An agreement prohibiting a former associate of a law firm from competing with his former employer within 90 miles of New York City was void and unenforceable.
Solicitation of the clients of a law firm by a former associate may be actionable, even if a potential restriction on practice, in limited circumstances.
The rule of professional conduct that precludes restrictions on practice will not bar a claim against a former non-lawyer employee.
Can a lawyer be prohibited from soliciting the clients of his former firm? The general rule is that restrictions on the practice of law, including any non-competition agreements are void and unenforceable. It came as a surprise, therefore, that the First Department Appellate Division had affirmed a trial court decision letting a case alleging breach of a non-solicitation agreement go to trial.
The matter involves an immigration firm, Feiner & Levy, P.C., Gadi Zohar, a former associate of the firm, and the former office manager, Jihan Alsi, who now works for Zohar. Zohar executed an employment agreement in March 2014 that contained a confidentiality and non-solicitation agreements. Opinion here.
The restrictions included a three-year bar on soliciting clients of the Feiner firm, a bar from competition within 90 miles of New York and a prohibition on advertising in Hebrew, together with a prohibition on soliciting any of the firm’s employees.

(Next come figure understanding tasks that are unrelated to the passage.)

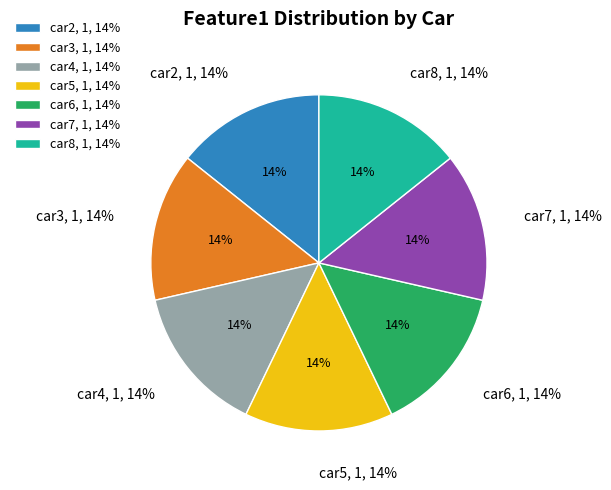

Is it true that car5 is 7% of the pie?

False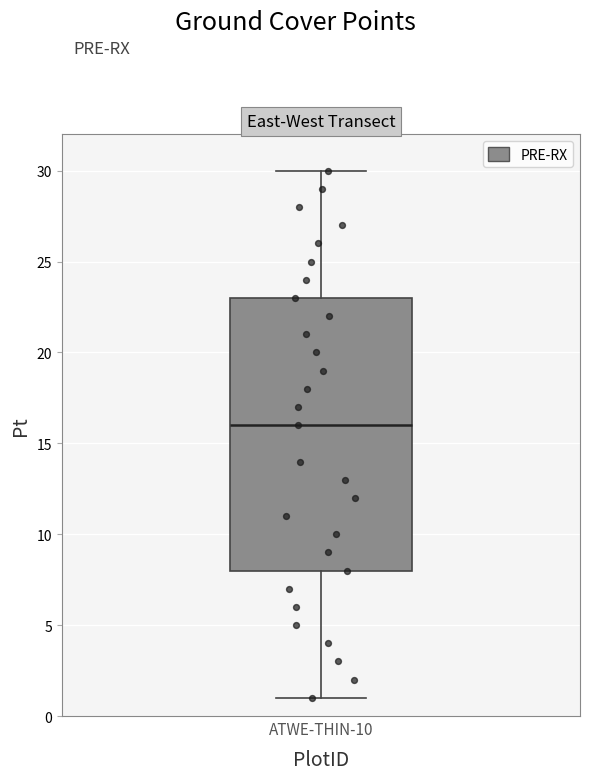

Where does the lower whisker of the box for ATWE-THIN-10 end on the y-axis? The values are not printed on the chart, so give them approximately, as read against the axis.

1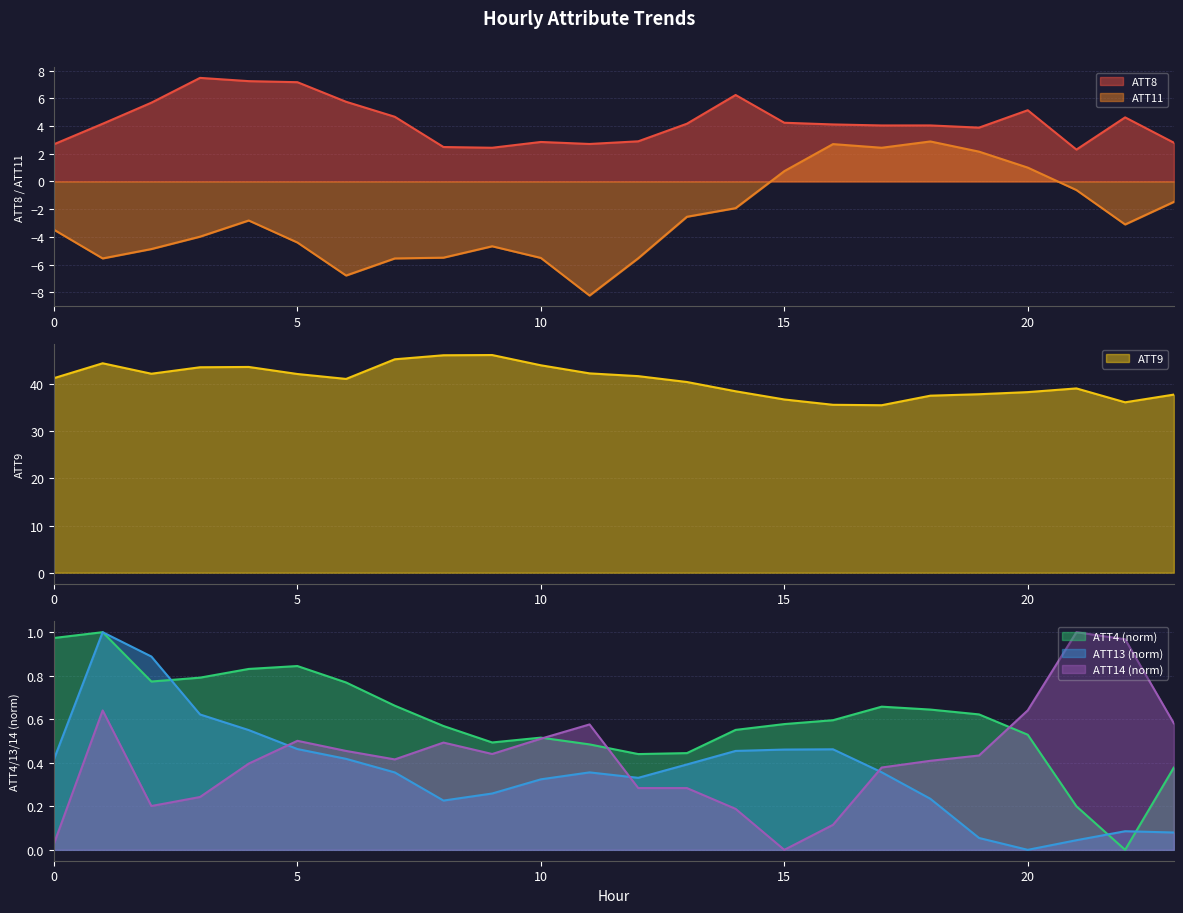

At which category does the chart reach its peak across all series?

9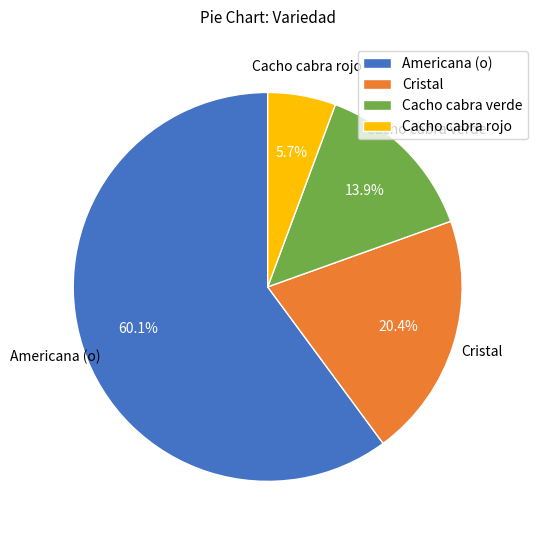

Which category accounts for the majority?

Americana (o)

Feiner & Levy sued and, not surprisingly, Zohar moved for summary judgment, arguing that the agreement was unenforceable under Rule of Professional Conduct 5.1. The Appellate Division affirmed that the geographic restriction against practice is unenforceable.
The issue was less clear with the non-solicitation provisions:
Defendants’ submissions failed to establish that the nonsolicitation clause was unenforceable as an undue restriction on Zohar’s ability to practice law … or that Zohar did not solicit plaintiff’s clients, through Asli, in violation of his employment agreement, which would be actionable … As for plaintiff’s claims against Asli, rule 5.6(a)(1) precludes agreements that “restrict the right of a lawyer to practice after termination of the relationship,” and is thus inapplicable to the enforceable confidentiality agreement that she executed with plaintiff. Accordingly, defendants’ argument that this agreement was void and unenforceable, based solely on rule 5.6(a)(1), is unavailing.
The First Department relied on two cases involving behavior that was over-reaching and troublesome. The first of these is Graubard Mollen Dannett & Horowitz v Moskovitz, a 1995 decision of the New York Court of Appeals in which a departing partner surreptitiously solicited clients before informing the firm of his coming departures. In that opinion, the Court of Appeals held that although restrictions on practice are void, a partner was still liable for breaches of fiduciary duty that occurred before he left.
The second opinion relied on was was Feldman v Minars , a 1997 opinion of the First Department holding that an agreement made in settlement of a matter to not assist future plaintiffs against a particular defendant was enforceable and had been violated by the defendants solicitation of potential plaintiffs against the same party.